The propagating electrical signal is detected by the electrodes as an extracellular field potential. The field potential derives from the underlying cardiac action potential, but more closely resembles a clinical electrocardiogram (ECG) signal. The initial depolarization phase is seen as a sharp spike, similar to the QRS complex, and the slow repolarization is seen as a small slow spike, like a T-wave. The time from the depolarization to repolarization is termed the field potential duration (FPD) and is a key metric in predictive cardiotoxicity screening assays.

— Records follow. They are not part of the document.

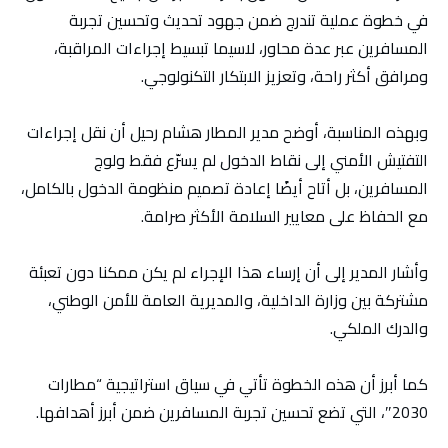
في خطوة عملية تندرج ضمن جهود تحديث وتحسين تجربة
المسافرين عبر عدة محاور، لاسيما تبسيط إجراءات المراقبة،
ومرافق أكثر راحة، وتعزيز الابتكار التكنولوجي.
وبهذه المناسبة، أوضح مدير المطار هشام رحيل أن نقل إجراءات
التفتيش الأمني إلى نقاط الدخول لم يسرّع فقط ولوج
المسافرين، بل أتاح أيضًا إعادة تصميم منظومة الدخول بالكامل،
مع الحفاظ على معايير السلامة الأكثر صرامة.
وأشار المدير إلى أن إرساء هذا الإجراء لم يكن ممكنا دون تعبئة
مشتركة بين وزارة الداخلية، والمديرية العامة للأمن الوطني،
والدرك الملكي.
كما أبرز أن هذه الخطوة تأتي في سياق استراتيجية “مطارات
2030″، التي تضع تحسين تجربة المسافرين ضمن أبرز أهدافها.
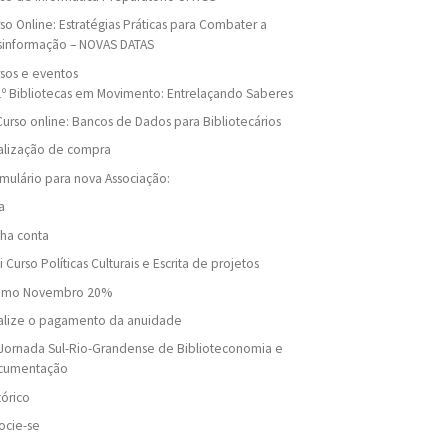
so Online: Estratégias Práticas para Combater a
sinformação – NOVAS DATAS
sos e eventos
1º Bibliotecas em Movimento: Entrelaçando Saberes
Curso online: Bancos de Dados para Bibliotecários
alização de compra
mulário para nova Associação:
a
ha conta
i Curso Políticas Culturais e Escrita de projetos
omo Novembro 20%
alize o pagamento da anuidade
Jornada Sul-Rio-Grandense de Biblioteconomia e
cumentação
tórico
ocie-se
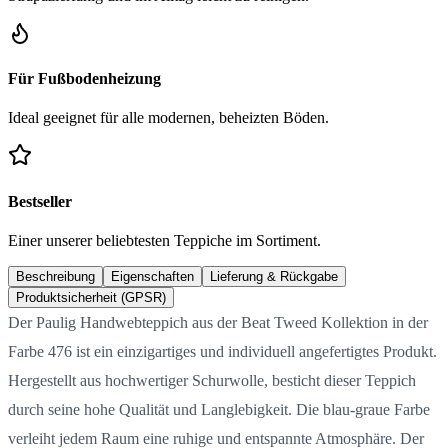
Für Fußbodenheizung
Ideal geeignet für alle modernen, beheizten Böden.
Bestseller
Einer unserer beliebtesten Teppiche im Sortiment.
Beschreibung
Eigenschaften
Lieferung & Rückgabe
Produktsicherheit (GPSR)
Der Paulig Handwebteppich aus der Beat Tweed Kollektion in der
Farbe 476 ist ein einzigartiges und individuell angefertigtes Produkt.
Hergestellt aus hochwertiger Schurwolle, besticht dieser Teppich
durch seine hohe Qualität und Langlebigkeit. Die blau-graue Farbe
verleiht jedem Raum eine ruhige und entspannte Atmosphäre. Der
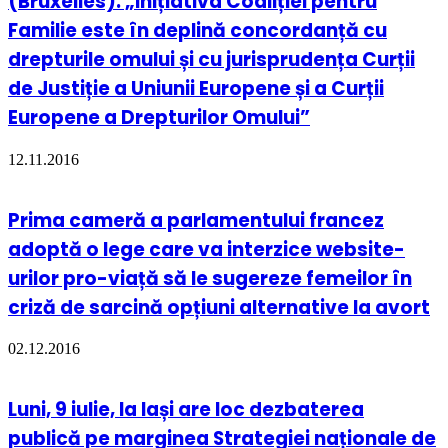
(Bruxelles): „Inițiativa Coaliției pentru
Familie este în deplină concordanță cu
drepturile omului și cu jurisprudența Curții
de Justiție a Uniunii Europene și a Curții
Europene a Drepturilor Omului”
12.11.2016
Prima cameră a parlamentului francez
adoptă o lege care va interzice website-
urilor pro-viață să le sugereze femeilor în
criză de sarcină opțiuni alternative la avort
02.12.2016
Luni, 9 iulie, la Iași are loc dezbaterea
publică pe marginea Strategiei naționale de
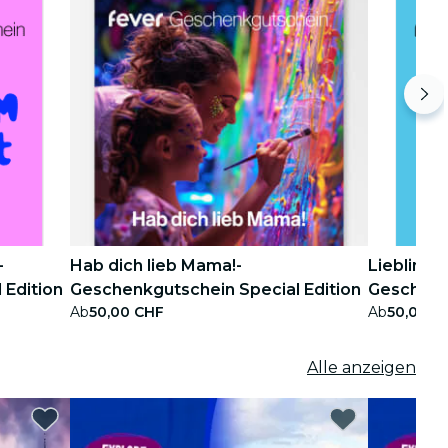
-
Hab dich lieb Mama!-
Lieblings
 Edition
Geschenkgutschein Special Edition
Geschenkg
Ab
50,00 CHF
Ab
50,00 C
Alle anzeigen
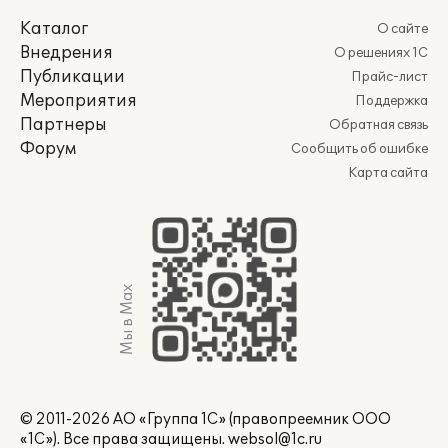
Каталог
О сайте
Внедрения
О решениях 1С
Публикации
Прайс-лист
Мероприятия
Поддержка
Партнеры
Обратная связь
Форум
Сообщить об ошибке
Карта сайта
Мы в Max
© 2011-2026 АО «Группа 1С» (правопреемник ООО
«1С»). Все права защищены.
websol@1c.ru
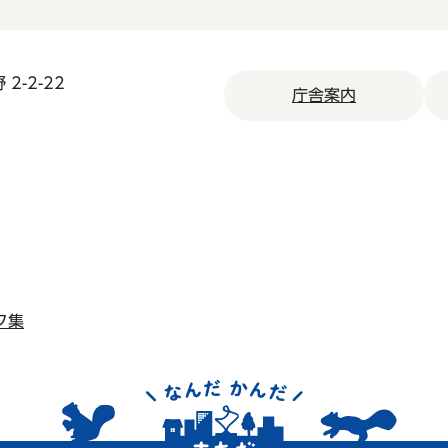
2-2-22
庁舎案内
ク集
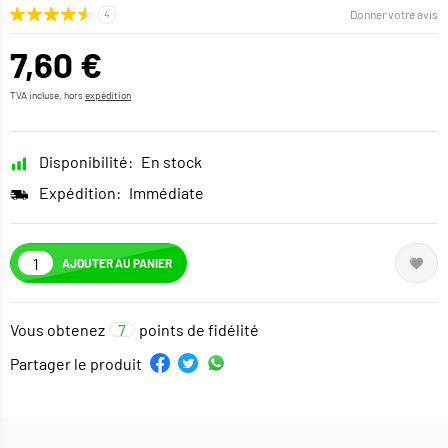
Donner votre avis
7,60 €
TVA incluse, hors
expédition
Disponibilité:
En stock
Expédition:
Immédiate
AJOUTER AU PANIER
Vous obtenez
7
points de fidélité
Partager le produit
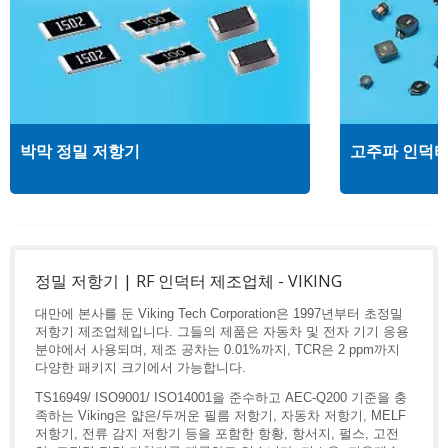
박막 정밀 저항기
고주파 인덕
정밀 저항기 | RF 인덕터 제조업체 - VIKING
대만에 본사를 둔 Viking Tech Corporation은 1997년부터 초정밀
저항기 제조업체입니다. 그들의 제품은 자동차 및 전자 기기 응용
분야에서 사용되며, 제조 공차는 0.01%까지, TCR은 2 ppm까지
다양한 패키지 크기에서 가능합니다.
TS16949/ ISO9001/ ISO14001을 준수하고 AEC-Q200 기준을 충
족하는 Viking은 얇은/두꺼운 필름 저항기, 자동차 저항기, MELF
저항기, 전류 감지 저항기 등을 포함한 항황, 항서지, 펄스, 고전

While most record the cardiac field potential, the Maestro Pro and Edge MEA systems can also measure local extracellular action potentials, or LEAP. LEAP induction increases the coupling between the microelectrodes and the cardiomyocytes, transforming the extracellular signal from a field potential to an action potential. LEAP provides additional and complementary metrics such as rise time, action potential duration (APD), triangulation, and automated early after depolarization (EAD) detection.
The cardiac action potential propagates from cell to cell across the syncytium. The MEA detects this activity as an extracellular field potential, which closely resembles the clinical ECG.
Do more with multiwell
Axion BioSystems offers multiwell plates at many throughputs, from 6-wells to 96-wells, with an MEA embedded in the bottom of each well. Each well represents its own unique cell culture and conditions, creating up to 96 experiments on one plate. Multiwell MEA allows you to study complex human biology in a dish, from a single cell firing to network activity, across many conditions and cell types at once.